About half (about 50%) of all melanomas make too much BRAF proteins. This is due to a change in the BRAF gene.
Vemurafenib is used in people with melanoma whose cancer cells have a change in the BRAF gene. You have a test to check for the gene change before starting treatment with vemurafenib.
How you have it
Vemurafenib comes as tablets. You take it twice a day, 12 hours apart.
The usual dose is 4 tablets in the morning and 4 tablets in the evening. You swallow the tablets whole with a glass of water. It is best to take them with food, or shortly after eating.
Taking your tablets or capsules
Whether you have a full or empty stomach can affect how much of a drug gets into your bloodstream.
You should take the right dose, not more or less.
Never stop taking a cancer drug without talking to your specialist first.
When you have it
You usually carry on taking vemurafenib for as long as it works unless the side effects get too bad.
Tests during treatment
You have blood tests before starting treatment and during your treatment. They check your levels of blood cells and other substances in the blood. They also check how well your liver and kidneys are working.
Other medicines, foods and drink
Cancer drugs can interact with some other medicines and herbal products. Tell your doctor or pharmacist about any medicines you are taking. This includes vitamins, herbal supplements and over the counter remedies.
Pregnancy and contraception
This drug may harm a baby developing in the womb. It is important not to become pregnant or father a child while you are having treatment with this drug and for at least 6 months afterwards. Talk to your doctor or nurse about effective contraception before starting treatment.
Don’t breastfeed during this treatment because the drug may come through in your breast milk.
Treatment for other conditions
Always tell other doctors, nurses or dentists that you’re having this treatment if you need treatment for anything else, including teeth problems.
Don’t have immunisations with live vaccines while you’re having treatment and for at least 6 months afterwards.

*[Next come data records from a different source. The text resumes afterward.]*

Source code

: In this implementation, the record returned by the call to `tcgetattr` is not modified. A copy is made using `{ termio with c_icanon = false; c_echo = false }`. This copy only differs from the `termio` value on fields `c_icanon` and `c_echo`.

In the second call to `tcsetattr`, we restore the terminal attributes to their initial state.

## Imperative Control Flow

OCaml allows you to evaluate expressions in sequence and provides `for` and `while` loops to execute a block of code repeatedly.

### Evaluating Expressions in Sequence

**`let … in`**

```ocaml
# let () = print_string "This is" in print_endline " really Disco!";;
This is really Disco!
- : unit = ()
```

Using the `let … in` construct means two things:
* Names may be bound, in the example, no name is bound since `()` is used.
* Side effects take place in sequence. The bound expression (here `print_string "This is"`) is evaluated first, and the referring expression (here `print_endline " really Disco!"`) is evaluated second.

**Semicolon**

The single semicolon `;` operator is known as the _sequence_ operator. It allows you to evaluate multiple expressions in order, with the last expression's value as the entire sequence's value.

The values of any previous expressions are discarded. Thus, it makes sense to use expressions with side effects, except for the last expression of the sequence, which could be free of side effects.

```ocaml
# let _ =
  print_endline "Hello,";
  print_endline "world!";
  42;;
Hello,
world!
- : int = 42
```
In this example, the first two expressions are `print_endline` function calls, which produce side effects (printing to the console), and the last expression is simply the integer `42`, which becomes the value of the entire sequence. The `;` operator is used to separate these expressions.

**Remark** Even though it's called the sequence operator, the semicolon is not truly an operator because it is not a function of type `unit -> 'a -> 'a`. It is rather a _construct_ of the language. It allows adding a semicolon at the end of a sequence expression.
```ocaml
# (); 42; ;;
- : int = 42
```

In the UK, live vaccines include rubella, mumps, measles, BCG, yellow fever and Zostavax (shingles vaccine).
- have other vaccines, but they might not give you as much protection as usual
- have the flu vaccine
- be in contact with other people who've had live vaccines as injections
Avoid contact with people who’ve had live vaccines taken by mouth (oral vaccines). This includes the rotavirus vaccine given to babies. The virus is in the baby’s urine for up to 2 weeks and can make you ill. So, you mustn't change their nappies for 2 weeks after their vaccination.
You also need to avoid anyone who has had oral polio or typhoid vaccination recently.
More information about this treatment
We haven't listed all the very rare side effects of this treatment. For further information see the electronic Medicines Compendium (eMC) website.
You can report any side effect you have that isn’t listed here to the Medicines Health and Regulatory Authority (MHRA) as part of their Yellow Card Scheme.